Supplied entries:
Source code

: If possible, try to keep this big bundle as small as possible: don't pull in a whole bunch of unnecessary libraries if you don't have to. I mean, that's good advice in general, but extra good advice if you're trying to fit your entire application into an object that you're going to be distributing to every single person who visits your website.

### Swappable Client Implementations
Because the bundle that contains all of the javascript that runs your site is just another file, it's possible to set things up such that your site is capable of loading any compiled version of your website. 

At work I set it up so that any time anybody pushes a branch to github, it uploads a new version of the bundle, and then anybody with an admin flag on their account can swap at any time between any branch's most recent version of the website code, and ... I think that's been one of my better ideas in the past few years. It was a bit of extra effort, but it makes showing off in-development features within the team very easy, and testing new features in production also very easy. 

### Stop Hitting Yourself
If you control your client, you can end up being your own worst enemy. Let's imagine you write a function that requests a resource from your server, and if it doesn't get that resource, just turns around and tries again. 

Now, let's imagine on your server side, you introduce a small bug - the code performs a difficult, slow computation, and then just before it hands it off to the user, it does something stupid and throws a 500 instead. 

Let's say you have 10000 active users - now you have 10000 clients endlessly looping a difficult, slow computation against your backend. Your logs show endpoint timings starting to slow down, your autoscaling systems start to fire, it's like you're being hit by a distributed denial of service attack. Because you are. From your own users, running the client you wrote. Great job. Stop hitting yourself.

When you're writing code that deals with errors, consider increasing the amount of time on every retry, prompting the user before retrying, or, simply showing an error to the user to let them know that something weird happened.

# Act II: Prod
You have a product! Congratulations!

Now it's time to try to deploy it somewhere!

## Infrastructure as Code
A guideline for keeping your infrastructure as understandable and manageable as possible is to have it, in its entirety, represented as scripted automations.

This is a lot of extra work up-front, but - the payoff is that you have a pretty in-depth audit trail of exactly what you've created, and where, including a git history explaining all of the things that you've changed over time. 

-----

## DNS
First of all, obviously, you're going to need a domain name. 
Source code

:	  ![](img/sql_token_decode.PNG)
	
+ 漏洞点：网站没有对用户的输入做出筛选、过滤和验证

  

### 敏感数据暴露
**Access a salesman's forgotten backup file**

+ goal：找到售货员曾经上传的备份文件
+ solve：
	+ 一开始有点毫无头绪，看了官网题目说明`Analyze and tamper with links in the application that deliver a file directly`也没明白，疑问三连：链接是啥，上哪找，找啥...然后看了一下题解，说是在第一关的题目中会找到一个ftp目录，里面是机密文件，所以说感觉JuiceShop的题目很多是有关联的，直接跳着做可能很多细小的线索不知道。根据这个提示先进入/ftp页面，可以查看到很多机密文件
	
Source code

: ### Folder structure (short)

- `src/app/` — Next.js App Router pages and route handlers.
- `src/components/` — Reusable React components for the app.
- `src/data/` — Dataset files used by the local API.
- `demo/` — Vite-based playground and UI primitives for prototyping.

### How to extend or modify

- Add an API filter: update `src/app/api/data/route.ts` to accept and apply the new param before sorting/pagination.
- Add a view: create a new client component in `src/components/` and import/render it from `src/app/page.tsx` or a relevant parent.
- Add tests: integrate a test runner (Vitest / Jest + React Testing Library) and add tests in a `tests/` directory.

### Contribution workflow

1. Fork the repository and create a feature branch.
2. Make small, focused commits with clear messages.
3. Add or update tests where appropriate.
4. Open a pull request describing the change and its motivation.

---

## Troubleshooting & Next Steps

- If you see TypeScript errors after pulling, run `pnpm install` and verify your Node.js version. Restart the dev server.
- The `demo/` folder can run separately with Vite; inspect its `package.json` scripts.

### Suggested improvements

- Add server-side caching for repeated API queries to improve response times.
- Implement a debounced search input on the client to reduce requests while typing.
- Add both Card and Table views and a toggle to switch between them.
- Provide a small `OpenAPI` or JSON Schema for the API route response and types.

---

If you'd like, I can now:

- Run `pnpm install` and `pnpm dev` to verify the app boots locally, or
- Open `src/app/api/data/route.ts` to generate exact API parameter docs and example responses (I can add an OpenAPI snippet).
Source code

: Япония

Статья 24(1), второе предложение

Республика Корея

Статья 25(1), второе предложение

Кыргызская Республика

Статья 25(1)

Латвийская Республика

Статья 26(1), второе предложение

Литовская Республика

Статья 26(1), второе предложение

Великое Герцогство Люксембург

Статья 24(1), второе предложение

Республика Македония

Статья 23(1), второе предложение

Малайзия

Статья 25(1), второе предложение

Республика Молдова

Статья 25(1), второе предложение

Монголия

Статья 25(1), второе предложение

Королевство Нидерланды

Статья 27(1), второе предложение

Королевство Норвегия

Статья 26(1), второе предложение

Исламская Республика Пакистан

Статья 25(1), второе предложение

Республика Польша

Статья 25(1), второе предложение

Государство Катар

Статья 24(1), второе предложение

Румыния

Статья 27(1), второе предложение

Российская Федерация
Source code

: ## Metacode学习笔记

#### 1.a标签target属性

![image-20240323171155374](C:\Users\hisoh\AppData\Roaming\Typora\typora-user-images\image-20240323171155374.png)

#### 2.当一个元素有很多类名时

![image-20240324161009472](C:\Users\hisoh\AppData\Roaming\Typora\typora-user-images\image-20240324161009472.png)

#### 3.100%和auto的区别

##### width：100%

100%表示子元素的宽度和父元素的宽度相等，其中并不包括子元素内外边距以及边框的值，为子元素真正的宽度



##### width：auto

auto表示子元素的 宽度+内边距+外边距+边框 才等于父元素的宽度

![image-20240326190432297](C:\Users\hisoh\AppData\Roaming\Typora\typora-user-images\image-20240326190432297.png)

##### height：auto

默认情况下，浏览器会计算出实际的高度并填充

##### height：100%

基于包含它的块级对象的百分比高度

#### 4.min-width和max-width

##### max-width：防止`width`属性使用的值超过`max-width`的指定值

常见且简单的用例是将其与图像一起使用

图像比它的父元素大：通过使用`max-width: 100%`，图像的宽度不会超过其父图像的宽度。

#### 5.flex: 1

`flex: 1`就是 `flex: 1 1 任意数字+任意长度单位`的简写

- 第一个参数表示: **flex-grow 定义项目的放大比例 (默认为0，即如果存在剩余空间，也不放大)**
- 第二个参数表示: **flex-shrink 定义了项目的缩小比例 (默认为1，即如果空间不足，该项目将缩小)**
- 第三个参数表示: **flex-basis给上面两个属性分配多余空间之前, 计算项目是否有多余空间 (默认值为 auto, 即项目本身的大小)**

Prompt:
Render every line of each entry above as a JSON list of strings, with one string per line and blank lines omitted.

Answer to this problem:
[
  "Source code",
  ": If possible, try to keep this big bundle as small as possible: don't pull in a whole bunch of unnecessary libraries if you don't have to. I mean, that's good advice in general, but extra good advice if you're trying to fit your entire application into an object that you're going to be distributing to every single person who visits your website.",
  "### Swappable Client Implementations",
  "Because the bundle that contains all of the javascript that runs your site is just another file, it's possible to set things up such that your site is capable of loading any compiled version of your website. ",
  "At work I set it up so that any time anybody pushes a branch to github, it uploads a new version of the bundle, and then anybody with an admin flag on their account can swap at any time between any branch's most recent version of the website code, and ... I think that's been one of my better ideas in the past few years. It was a bit of extra effort, but it makes showing off in-development features within the team very easy, and testing new features in production also very easy. ",
  "### Stop Hitting Yourself",
  "If you control your client, you can end up being your own worst enemy. Let's imagine you write a function that requests a resource from your server, and if it doesn't get that resource, just turns around and tries again. ",
  "Now, let's imagine on your server side, you introduce a small bug - the code performs a difficult, slow computation, and then just before it hands it off to the user, it does something stupid and throws a 500 instead. ",
  "Let's say you have 10000 active users - now you have 10000 clients endlessly looping a difficult, slow computation against your backend. Your logs show endpoint timings starting to slow down, your autoscaling systems start to fire, it's like you're being hit by a distributed denial of service attack. Because you are. From your own users, running the client you wrote. Great job. Stop hitting yourself.",
  "When you're writing code that deals with errors, consider increasing the amount of time on every retry, prompting the user before retrying, or, simply showing an error to the user to let them know that something weird happened.",
  "# Act II: Prod",
  "You have a product! Congratulations!",
  "Now it's time to try to deploy it somewhere!",
  "## Infrastructure as Code",
  "A guideline for keeping your infrastructure as understandable and manageable as possible is to have it, in its entirety, represented as scripted automations.",
  "This is a lot of extra work up-front, but - the payoff is that you have a pretty in-depth audit trail of exactly what you've created, and where, including a git history explaining all of the things that you've changed over time. ",
  "-----",
  "## DNS",
  "First of all, obviously, you're going to need a domain name. ",
  "Source code",
  ":\t  ![](img/sql_token_decode.PNG)",
  "+ 漏洞点：网站没有对用户的输入做出筛选、过滤和验证",
  "### 敏感数据暴露",
  "**Access a salesman's forgotten backup file**",
  "+ goal：找到售货员曾经上传的备份文件",
  "+ solve：",
  "\t+ 一开始有点毫无头绪，看了官网题目说明`Analyze and tamper with links in the application that deliver a file directly`也没明白，疑问三连：链接是啥，上哪找，找啥...然后看了一下题解，说是在第一关的题目中会找到一个ftp目录，里面是机密文件，所以说感觉JuiceShop的题目很多是有关联的，直接跳着做可能很多细小的线索不知道。根据这个提示先进入/ftp页面，可以查看到很多机密文件",
  "Source code",
  ": ### Folder structure (short)",
  "- `src/app/` — Next.js App Router pages and route handlers.",
  "- `src/components/` — Reusable React components for the app.",
  "- `src/data/` — Dataset files used by the local API.",
  "- `demo/` — Vite-based playground and UI primitives for prototyping.",
  "### How to extend or modify",
  "- Add an API filter: update `src/app/api/data/route.ts` to accept and apply the new param before sorting/pagination.",
  "- Add a view: create a new client component in `src/components/` and import/render it from `src/app/page.tsx` or a relevant parent.",
  "- Add tests: integrate a test runner (Vitest / Jest + React Testing Library) and add tests in a `tests/` directory.",
  "### Contribution workflow",
  "1. Fork the repository and create a feature branch.",
  "2. Make small, focused commits with clear messages.",
  "3. Add or update tests where appropriate.",
  "4. Open a pull request describing the change and its motivation.",
  "---",
  "## Troubleshooting & Next Steps",
  "- If you see TypeScript errors after pulling, run `pnpm install` and verify your Node.js version. Restart the dev server.",
  "- The `demo/` folder can run separately with Vite; inspect its `package.json` scripts.",
  "### Suggested improvements",
  "- Add server-side caching for repeated API queries to improve response times.",
  "- Implement a debounced search input on the client to reduce requests while typing.",
  "- Add both Card and Table views and a toggle to switch between them.",
  "- Provide a small `OpenAPI` or JSON Schema for the API route response and types.",
  "---",
  "If you'd like, I can now:",
  "- Run `pnpm install` and `pnpm dev` to verify the app boots locally, or",
  "- Open `src/app/api/data/route.ts` to generate exact API parameter docs and example responses (I can add an OpenAPI snippet).",
  "Source code",
  ": Япония",
  "Статья 24(1), второе предложение",
  "Республика Корея",
  "Статья 25(1), второе предложение",
  "Кыргызская Республика",
  "Статья 25(1)",
  "Латвийская Республика",
  "Статья 26(1), второе предложение",
  "Литовская Республика",
  "Статья 26(1), второе предложение",
  "Великое Герцогство Люксембург",
  "Статья 24(1), второе предложение",
  "Республика Македония",
  "Статья 23(1), второе предложение",
  "Малайзия",
  "Статья 25(1), второе предложение",
  "Республика Молдова",
  "Статья 25(1), второе предложение",
  "Монголия",
  "Статья 25(1), второе предложение",
  "Королевство Нидерланды",
  "Статья 27(1), второе предложение",
  "Королевство Норвегия",
  "Статья 26(1), второе предложение",
  "Исламская Республика Пакистан",
  "Статья 25(1), второе предложение",
  "Республика Польша",
  "Статья 25(1), второе предложение",
  "Государство Катар",
  "Статья 24(1), второе предложение",
  "Румыния",
  "Статья 27(1), второе предложение",
  "Российская Федерация",
  "Source code",
  ": ## Metacode学习笔记",
  "#### 1.a标签target属性",
  "![image-20240323171155374](C:\\Users\\hisoh\\AppData\\Roaming\\Typora\\typora-user-images\\image-20240323171155374.png)",
  "#### 2.当一个元素有很多类名时",
  "![image-20240324161009472](C:\\Users\\hisoh\\AppData\\Roaming\\Typora\\typora-user-images\\image-20240324161009472.png)",
  "#### 3.100%和auto的区别",
  "##### width：100%",
  "100%表示子元素的宽度和父元素的宽度相等，其中并不包括子元素内外边距以及边框的值，为子元素真正的宽度",
  "##### width：auto",
  "auto表示子元素的 宽度+内边距+外边距+边框 才等于父元素的宽度",
  "![image-20240326190432297](C:\\Users\\hisoh\\AppData\\Roaming\\Typora\\typora-user-images\\image-20240326190432297.png)",
  "##### height：auto",
  "默认情况下，浏览器会计算出实际的高度并填充",
  "##### height：100%",
  "基于包含它的块级对象的百分比高度",
  "#### 4.min-width和max-width",
  "##### max-width：防止`width`属性使用的值超过`max-width`的指定值",
  "常见且简单的用例是将其与图像一起使用",
  "图像比它的父元素大：通过使用`max-width: 100%`，图像的宽度不会超过其父图像的宽度。",
  "#### 5.flex: 1",
  "`flex: 1`就是 `flex: 1 1 任意数字+任意长度单位`的简写",
  "- 第一个参数表示: **flex-grow 定义项目的放大比例 (默认为0，即如果存在剩余空间，也不放大)**",
  "- 第二个参数表示: **flex-shrink 定义了项目的缩小比例 (默认为1，即如果空间不足，该项目将缩小)**",
  "- 第三个参数表示: **flex-basis给上面两个属性分配多余空间之前, 计算项目是否有多余空间 (默认值为 auto, 即项目本身的大小)**"
]